The risks of using AI in the software development pipeline
The unveiling of a new technology is often accompanied by much fanfare about the significant positive impact it will have on society.
Think back to events such as the creation of the internet, the mobile phone, cloud computing, and now artificial intelligence. Each was lauded as a big step forward for daily life.
However, the disruption caused by such advances doesn't always come down to the technology itself but rather how it is utilised by the end user. Unfortunately, a positive outcome isn't always guaranteed.
A recent StackOverflow survey[1] revealed approximately 76% of developers are using (or are planning to use) AI tooling in the software development process. This represents a rapid, seismic shift in how software is created, especially at the enterprise level.
In just three years, it seems many development teams have shifted from gradual changes in the software development life cycle (SDLC), opting for enormous productivity gains and instant output.
However, these gains come at a price that business leaders should not be willing to pay. The rampant, plentiful security bugs plaguing every major artificial intelligence and large language model (AI/LLM) coding assistant represent a code-level security risk for an organisation. Indeed, the best-performing tools are still only accurate around half the time.
These tools - in the hands of a developer with low security awareness - simply expedite a volume of vulnerabilities entering the codebase, adding to the ever-growing mountain of code under which security professionals are buried.
AI coding assistants are not going away, and the upgrade in code velocity cannot be ignored. However, security leaders must act now to manage their use safely.

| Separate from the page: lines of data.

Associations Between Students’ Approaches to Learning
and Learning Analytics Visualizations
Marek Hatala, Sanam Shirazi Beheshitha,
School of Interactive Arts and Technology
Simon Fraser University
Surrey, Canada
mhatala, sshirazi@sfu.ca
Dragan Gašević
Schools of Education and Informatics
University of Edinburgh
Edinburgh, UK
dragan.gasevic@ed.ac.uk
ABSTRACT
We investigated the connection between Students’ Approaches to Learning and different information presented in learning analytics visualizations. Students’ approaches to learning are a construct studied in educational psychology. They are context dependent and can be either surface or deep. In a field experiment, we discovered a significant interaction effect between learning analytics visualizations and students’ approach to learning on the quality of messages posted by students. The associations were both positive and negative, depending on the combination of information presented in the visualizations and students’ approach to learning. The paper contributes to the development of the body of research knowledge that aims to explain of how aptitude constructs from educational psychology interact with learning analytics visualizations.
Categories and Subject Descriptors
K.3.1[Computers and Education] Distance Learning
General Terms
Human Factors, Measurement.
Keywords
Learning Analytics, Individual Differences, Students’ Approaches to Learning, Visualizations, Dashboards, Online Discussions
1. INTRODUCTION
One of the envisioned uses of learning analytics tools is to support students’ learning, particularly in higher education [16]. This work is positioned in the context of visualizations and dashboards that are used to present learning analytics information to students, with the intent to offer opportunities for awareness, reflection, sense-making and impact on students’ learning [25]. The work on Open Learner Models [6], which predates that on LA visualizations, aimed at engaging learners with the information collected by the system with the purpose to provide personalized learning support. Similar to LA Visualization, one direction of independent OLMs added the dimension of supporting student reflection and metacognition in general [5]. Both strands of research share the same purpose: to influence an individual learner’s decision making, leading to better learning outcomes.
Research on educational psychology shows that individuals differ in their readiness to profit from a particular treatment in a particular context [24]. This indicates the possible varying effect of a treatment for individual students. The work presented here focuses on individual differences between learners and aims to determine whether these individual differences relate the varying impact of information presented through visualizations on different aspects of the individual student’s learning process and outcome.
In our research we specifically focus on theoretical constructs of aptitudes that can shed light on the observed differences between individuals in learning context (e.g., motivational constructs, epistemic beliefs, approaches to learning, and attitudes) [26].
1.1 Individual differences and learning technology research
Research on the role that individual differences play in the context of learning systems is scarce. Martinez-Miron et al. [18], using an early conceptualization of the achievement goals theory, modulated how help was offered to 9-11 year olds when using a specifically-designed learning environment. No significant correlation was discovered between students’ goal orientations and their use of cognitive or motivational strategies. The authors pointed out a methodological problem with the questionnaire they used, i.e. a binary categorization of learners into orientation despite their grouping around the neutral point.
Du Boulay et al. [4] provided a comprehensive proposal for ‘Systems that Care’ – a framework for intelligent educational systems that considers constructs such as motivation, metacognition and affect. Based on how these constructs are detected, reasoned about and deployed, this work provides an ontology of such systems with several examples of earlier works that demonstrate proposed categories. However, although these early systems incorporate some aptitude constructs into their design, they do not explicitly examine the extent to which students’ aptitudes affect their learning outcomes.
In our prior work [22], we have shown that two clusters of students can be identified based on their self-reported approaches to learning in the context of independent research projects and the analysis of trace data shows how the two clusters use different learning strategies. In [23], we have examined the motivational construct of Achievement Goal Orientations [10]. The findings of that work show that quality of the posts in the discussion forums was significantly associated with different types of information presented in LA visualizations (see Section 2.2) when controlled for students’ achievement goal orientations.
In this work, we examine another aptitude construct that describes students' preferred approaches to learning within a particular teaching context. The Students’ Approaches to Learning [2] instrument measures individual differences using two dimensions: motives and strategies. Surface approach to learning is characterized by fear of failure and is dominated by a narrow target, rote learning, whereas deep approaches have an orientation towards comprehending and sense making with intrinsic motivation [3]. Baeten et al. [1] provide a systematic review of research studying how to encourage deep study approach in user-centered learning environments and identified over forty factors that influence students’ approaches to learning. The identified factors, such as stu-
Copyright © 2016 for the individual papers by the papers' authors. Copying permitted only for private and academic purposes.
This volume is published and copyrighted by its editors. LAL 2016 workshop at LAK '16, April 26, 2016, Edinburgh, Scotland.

The growing appeal of AI-assisted coding
Today, software developers are expected to perform a wide range of tasks, and that list is growing in scope and complexity. It stands to reason that, when an opportunity for assistance presents itself, your average overworked developer will welcome it with open arms.
The issue, however, is that developers will choose whatever AI model will do the job fastest and cheapest, and that may not be in the best interests of their organisation.
Take DeepSeek as an example. By all accounts it's an easy, highly functional tool that is (above all), free to use. However, despite the initial hype, it would appear the tool has significant security issues[2], including insecure code output, backdoors that leak sensitive data, and guardrails around creating malware that are far too easy to clear.
The challenge of insecure code development
Attention has recently been focused on so-called 'vibe coding'. The term refers to coding undertaken exclusively with agentic AI programming tools like Cursor AI. The developers use prompt engineering rather than writing and continue to prompt an LLM until the desired result is achieved.
Naturally, this process places complete trust in the LLM to deliver functioning code, and the way in which many of these tools are programmed is to process answers with unwavering confidence in their accuracy.
Independent benchmarking from BaxBench[3] reveals that many popular AI/LLM tools capable of acting as coding assistants produce insecure code. This has led BaxBench to the conclusion that none of the current flagship LLMs are ready for code automation from a security perspective.
With 86% of developers indicating they struggle to practice secure coding[4], this should be a deep concern to enterprise security leaders. While it is absolutely true that a security-skilled developer paired with a competent AI tool will see gains in productivity this does not represent the skill state of the general developer population.
Developers with low security awareness will simply supercharge the delivery of poor-quality, insecure code into enterprise code repositories, exacerbating the problems the AppSec team is already ill-equipped to address.
Skilling the next generation of software developers
Vibe coding, agentic AI coding, and whatever the next iteration of AI-powered software development will be are not going away. Indeed, they have already changed the way developers approach their jobs.
The solution is not to ban the tools outright and possibly create a monster in the form of unchecked, 'shadow AI' within development teams. Rather, the next generation of developers must be shown how to leverage AI effectively and safely.
It must be made clear why and how AI/LLM tools create acceptable risk, with hands-on, practical learning pathways delivering the knowledge required to manage and mitigate that risk as it presents itself.
Organisations that don't follow this path risk opening themselves up to security holes that could cause widespread disruption and loss.